● Work task:
I'd like every line from the material below that has "source" in it.
====== Given data ======
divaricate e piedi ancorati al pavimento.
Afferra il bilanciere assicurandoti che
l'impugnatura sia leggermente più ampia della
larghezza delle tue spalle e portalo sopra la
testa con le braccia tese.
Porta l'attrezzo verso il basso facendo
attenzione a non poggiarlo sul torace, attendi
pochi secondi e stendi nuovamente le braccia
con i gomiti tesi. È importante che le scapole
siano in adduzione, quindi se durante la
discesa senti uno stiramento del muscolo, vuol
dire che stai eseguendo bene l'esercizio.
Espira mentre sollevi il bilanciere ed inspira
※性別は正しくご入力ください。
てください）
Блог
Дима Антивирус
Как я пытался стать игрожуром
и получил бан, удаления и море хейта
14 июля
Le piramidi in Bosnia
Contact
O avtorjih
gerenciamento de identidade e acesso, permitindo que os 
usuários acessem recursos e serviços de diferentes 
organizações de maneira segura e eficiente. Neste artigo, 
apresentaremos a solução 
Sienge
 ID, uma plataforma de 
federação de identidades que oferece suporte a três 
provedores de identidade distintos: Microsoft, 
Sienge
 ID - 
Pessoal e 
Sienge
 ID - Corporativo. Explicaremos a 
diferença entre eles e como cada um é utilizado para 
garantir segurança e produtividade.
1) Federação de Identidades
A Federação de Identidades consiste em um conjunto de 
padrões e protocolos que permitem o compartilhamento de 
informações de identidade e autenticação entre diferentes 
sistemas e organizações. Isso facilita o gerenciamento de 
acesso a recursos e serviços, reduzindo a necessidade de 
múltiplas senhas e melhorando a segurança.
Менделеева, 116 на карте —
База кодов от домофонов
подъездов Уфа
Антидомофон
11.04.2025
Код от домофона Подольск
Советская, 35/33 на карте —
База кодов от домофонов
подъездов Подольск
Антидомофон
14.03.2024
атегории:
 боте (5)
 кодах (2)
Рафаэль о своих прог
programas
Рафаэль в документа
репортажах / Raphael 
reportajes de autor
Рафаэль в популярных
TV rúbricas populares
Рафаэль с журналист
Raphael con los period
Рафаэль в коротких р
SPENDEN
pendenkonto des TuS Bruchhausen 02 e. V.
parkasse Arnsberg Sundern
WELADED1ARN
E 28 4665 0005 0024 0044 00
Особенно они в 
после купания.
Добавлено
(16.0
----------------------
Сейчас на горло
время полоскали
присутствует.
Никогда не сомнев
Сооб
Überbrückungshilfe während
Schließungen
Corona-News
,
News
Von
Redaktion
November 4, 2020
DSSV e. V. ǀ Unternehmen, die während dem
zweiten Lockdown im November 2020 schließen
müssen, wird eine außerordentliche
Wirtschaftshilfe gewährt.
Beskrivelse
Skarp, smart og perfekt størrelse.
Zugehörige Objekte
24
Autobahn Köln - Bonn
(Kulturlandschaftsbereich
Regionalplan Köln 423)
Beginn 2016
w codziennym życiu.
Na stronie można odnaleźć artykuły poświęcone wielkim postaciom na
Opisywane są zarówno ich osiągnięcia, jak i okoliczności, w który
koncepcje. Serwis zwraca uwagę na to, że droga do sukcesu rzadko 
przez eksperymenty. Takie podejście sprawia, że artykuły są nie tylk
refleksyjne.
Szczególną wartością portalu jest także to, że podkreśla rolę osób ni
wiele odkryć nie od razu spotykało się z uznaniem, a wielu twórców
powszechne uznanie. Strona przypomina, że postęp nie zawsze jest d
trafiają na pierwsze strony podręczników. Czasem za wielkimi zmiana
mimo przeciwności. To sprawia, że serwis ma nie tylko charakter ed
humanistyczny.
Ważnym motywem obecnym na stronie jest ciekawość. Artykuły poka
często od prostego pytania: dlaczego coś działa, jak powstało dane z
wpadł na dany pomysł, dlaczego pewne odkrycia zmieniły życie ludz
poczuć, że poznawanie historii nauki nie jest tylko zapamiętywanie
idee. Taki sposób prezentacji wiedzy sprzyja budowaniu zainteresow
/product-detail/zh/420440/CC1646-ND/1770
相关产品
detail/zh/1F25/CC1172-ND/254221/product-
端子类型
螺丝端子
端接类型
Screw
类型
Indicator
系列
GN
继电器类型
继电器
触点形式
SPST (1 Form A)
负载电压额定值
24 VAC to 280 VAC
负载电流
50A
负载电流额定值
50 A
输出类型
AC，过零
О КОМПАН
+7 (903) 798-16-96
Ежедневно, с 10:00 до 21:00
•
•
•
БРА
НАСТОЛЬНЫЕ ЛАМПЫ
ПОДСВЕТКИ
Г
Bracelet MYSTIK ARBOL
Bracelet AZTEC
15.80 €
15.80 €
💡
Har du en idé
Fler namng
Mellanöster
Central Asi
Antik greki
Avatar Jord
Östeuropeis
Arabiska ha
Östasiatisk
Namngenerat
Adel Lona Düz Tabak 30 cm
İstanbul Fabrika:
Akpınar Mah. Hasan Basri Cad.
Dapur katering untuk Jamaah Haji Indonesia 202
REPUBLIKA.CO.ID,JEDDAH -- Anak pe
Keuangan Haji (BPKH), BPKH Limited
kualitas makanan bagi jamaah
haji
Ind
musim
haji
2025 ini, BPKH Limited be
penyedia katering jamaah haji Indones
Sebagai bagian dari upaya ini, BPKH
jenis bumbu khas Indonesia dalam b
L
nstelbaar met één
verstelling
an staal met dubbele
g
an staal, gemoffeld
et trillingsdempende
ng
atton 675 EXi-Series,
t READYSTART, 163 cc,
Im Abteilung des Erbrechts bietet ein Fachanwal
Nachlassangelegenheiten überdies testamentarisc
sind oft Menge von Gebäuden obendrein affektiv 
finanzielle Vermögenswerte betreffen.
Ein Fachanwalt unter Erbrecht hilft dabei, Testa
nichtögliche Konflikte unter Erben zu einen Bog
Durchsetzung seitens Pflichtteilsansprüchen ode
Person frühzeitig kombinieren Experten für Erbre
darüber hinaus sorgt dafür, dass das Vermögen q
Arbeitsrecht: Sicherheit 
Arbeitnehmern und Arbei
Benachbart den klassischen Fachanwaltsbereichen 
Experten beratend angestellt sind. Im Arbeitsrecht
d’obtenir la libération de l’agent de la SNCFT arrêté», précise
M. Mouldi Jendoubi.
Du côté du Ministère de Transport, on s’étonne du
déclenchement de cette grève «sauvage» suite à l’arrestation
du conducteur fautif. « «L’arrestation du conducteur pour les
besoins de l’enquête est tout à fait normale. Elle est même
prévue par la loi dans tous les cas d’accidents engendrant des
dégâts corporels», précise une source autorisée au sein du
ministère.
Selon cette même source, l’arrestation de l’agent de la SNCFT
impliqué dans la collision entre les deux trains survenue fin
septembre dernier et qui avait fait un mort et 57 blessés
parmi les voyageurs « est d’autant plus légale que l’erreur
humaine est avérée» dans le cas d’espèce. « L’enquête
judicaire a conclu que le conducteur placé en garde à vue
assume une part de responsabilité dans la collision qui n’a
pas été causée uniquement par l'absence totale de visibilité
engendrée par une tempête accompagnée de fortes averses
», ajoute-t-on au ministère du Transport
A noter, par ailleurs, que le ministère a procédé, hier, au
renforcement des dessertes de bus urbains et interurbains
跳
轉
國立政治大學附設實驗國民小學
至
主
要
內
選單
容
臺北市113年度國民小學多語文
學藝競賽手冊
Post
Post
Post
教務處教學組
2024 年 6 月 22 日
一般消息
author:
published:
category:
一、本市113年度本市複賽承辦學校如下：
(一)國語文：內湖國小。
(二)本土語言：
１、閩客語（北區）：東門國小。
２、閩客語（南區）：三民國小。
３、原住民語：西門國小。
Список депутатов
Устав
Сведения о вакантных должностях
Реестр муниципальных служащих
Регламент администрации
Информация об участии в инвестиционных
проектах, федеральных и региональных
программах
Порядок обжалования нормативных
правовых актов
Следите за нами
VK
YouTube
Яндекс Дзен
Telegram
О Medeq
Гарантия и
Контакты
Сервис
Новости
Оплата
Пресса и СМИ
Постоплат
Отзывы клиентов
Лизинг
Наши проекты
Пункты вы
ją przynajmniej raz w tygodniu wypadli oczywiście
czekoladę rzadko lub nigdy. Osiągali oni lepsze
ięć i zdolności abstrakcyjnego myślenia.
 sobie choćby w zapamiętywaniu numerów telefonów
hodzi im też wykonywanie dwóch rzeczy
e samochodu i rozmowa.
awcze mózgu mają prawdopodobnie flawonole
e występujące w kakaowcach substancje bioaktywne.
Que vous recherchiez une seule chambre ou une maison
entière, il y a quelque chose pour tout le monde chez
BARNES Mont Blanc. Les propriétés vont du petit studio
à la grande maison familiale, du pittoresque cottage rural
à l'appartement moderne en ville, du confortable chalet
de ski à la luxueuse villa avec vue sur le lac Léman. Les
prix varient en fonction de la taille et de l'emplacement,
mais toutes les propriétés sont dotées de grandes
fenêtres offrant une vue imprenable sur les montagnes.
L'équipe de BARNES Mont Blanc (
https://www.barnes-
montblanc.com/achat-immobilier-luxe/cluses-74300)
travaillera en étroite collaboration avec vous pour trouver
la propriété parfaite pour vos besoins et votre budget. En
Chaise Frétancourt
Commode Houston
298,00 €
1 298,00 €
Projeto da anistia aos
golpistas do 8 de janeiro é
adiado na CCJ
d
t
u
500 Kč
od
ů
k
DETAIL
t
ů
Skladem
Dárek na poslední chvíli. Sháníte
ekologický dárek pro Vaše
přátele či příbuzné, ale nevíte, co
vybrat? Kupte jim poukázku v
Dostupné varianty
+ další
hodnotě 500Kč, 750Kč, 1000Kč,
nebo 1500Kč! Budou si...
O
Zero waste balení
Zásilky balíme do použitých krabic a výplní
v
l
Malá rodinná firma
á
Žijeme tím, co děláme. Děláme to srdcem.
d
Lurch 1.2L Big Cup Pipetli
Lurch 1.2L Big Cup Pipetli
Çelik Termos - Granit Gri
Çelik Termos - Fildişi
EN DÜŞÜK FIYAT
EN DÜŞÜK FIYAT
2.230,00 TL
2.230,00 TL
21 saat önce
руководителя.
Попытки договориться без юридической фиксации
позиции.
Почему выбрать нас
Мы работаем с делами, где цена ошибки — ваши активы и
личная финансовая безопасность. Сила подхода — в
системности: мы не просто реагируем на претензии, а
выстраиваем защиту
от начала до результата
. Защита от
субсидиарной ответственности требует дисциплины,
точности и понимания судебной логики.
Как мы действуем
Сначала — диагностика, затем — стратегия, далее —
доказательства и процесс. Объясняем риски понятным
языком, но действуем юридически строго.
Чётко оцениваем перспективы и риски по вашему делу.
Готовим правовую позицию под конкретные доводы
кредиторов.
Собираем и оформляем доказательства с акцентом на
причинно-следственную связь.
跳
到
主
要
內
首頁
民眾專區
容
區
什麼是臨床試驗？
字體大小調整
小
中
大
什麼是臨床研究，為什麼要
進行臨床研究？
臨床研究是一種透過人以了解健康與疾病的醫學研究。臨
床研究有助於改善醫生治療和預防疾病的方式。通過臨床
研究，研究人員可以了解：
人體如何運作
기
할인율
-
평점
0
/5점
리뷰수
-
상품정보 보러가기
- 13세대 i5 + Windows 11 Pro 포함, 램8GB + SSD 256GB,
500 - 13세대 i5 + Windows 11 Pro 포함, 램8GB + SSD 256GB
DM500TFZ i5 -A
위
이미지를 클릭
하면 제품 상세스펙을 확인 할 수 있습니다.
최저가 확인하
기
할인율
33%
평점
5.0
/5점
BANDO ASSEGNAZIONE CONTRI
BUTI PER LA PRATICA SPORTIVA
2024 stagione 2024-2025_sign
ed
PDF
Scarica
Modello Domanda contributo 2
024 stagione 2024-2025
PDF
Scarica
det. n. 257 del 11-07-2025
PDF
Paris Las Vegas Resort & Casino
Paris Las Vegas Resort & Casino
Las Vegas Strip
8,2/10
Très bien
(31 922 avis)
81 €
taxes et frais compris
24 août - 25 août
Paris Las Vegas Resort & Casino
======
● Solution to the exercise:
dégâts corporels», précise une source autorisée au sein du
Selon cette même source, l’arrestation de l’agent de la SNCFT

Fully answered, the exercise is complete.